DUNSEITH, Regina F., Boone Pickens School of Geology, Oklahoma State University, 105 NRC, Stillwater, OK 74078, GREGG, Jay M., Boone Pickens School of Geology, Oklahoma State University, 105 Noble Research Center, Stillwater, OK 74078-3031 and GRAMMER, G. Michael, Boone Pickens School of Geology, Oklahoma State University, Noble Research Center, Stillwater, OK 74078

Fault-fracture oil fields in the Trenton and Black River formations (TBR) constitute important petroleum reservoirs in the southern Michigan Basin and are the type example for “hydrothermal” petroleum reservoirs world-wide. The fields are structurally related and controlled by SE to NW trending fault systems. They include the Albion, Napoleon, Northville, Scipio, Stony Point, and several smaller fields. These oil fields share many characteristics in common with Mississippi Valley-type mineral deposits including dolomitized breccias, coarse crystalline carbonate cements, and sulfide mineralization.

Fluid inclusion homogenization temperatures (Th) (79ºC to 258ºC) for carbonate cements from six oil fields and one unproductive well indicate two fluid end members: a warm fluid (<180ºC) and a hot fluid (>180ºC). Decreasing average Th values distal from the Proterozoic Mid-Michigan Rift in southeastern Michigan suggest that the hot fluids emanated from the rift area in the underlying basement. Fluids are saline (16.1 to 49.4 wt. % NaCl equivalent) and likely ultimately sourced from Salina Group (Silurian) evaporites. Eutectic temperatures (Te) (-50ºC to -112ºC) suggest a complex Na-Ca-KCl brine.

Strontium isotope values of carbonate cements (0.7086 to 0.7110) are consistent with two fluid sources: Proterozoic basement and late Silurian evaporites. Carbonate cements are depleted with respect to δ18O (-6.59 to -12.46‰VPDB) and somewhat depleted with respect to δ13C (-1.22 to +1.18‰VPDB). Equilibrium calculations from δ18O and Th values indicate cement-precipitating waters were highly evolved (+1.3 to +14.4‰ δ18OVSMOW) compared to Middle Ordovician and Late Silurian seawaters (-7.5‰ to -5.5‰ and -6.5‰ to ‑3.5‰ δ18OVSMOW respectively).

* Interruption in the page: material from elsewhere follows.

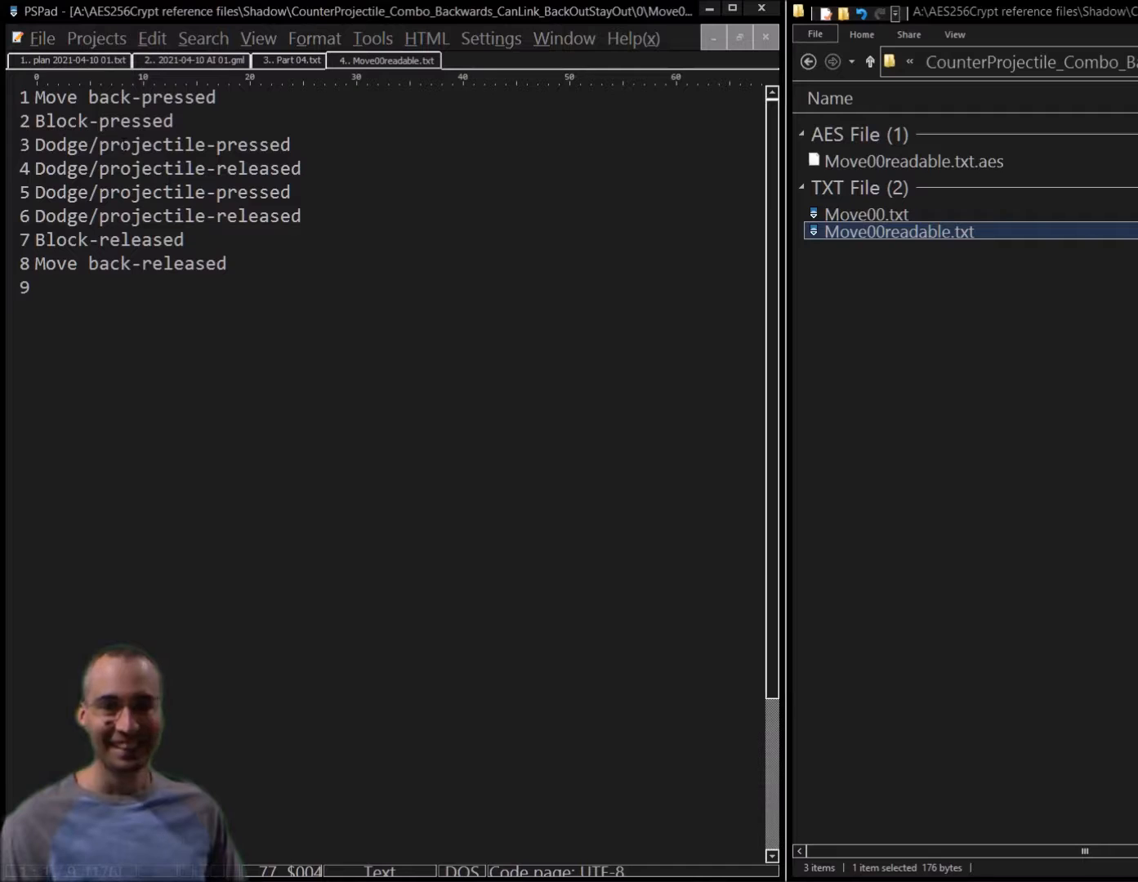
{"buttons": [], "right_stick": "center", "events": []}
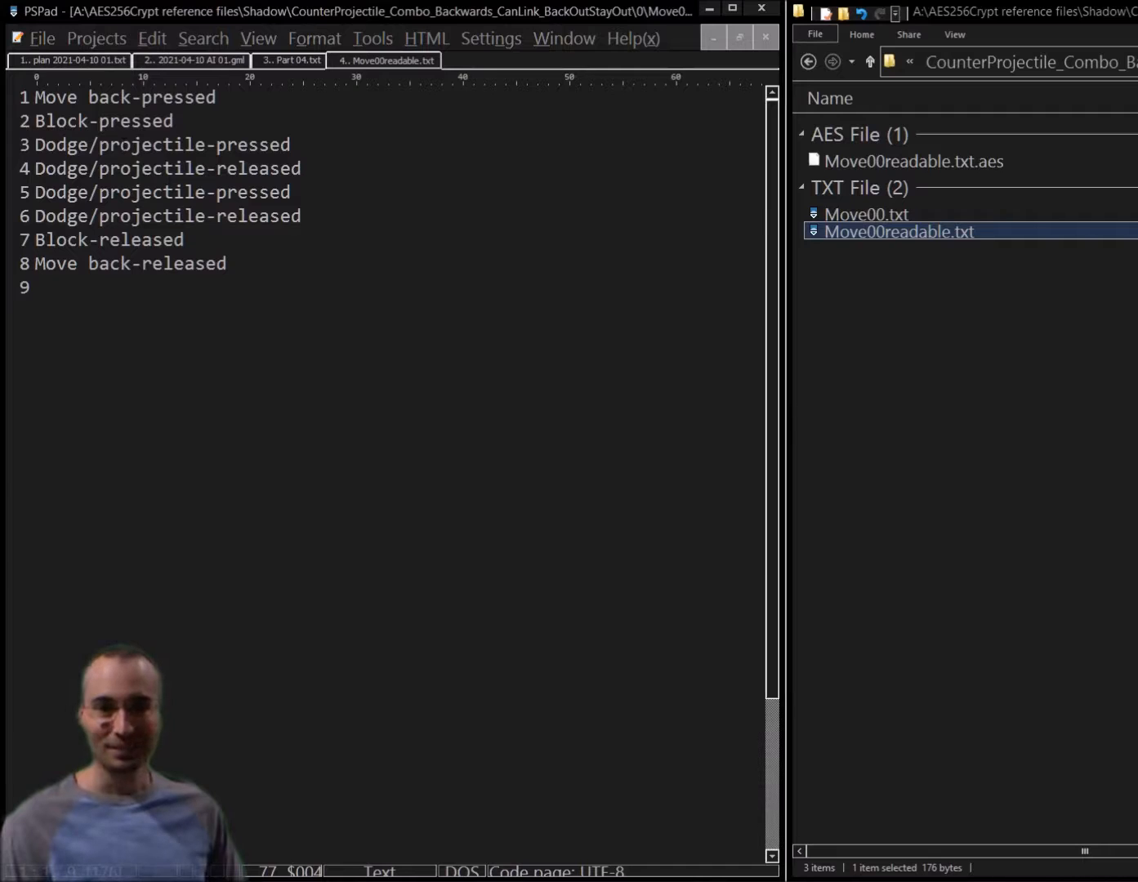
{"buttons": [], "right_stick": "center", "events": []}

Hydrothermal fluids in TBR oil fields likely have similar sources and timing. However, cathodoluminescence cement stratigraphies indicate that water-rock interactions along fault pathways modified source waters, giving each oil field a unique petrographic and geochemical signature. Reactivation of basement faulting and fluid movement in TBR oil fields likely occurred during Silurian-Devonian tectonism.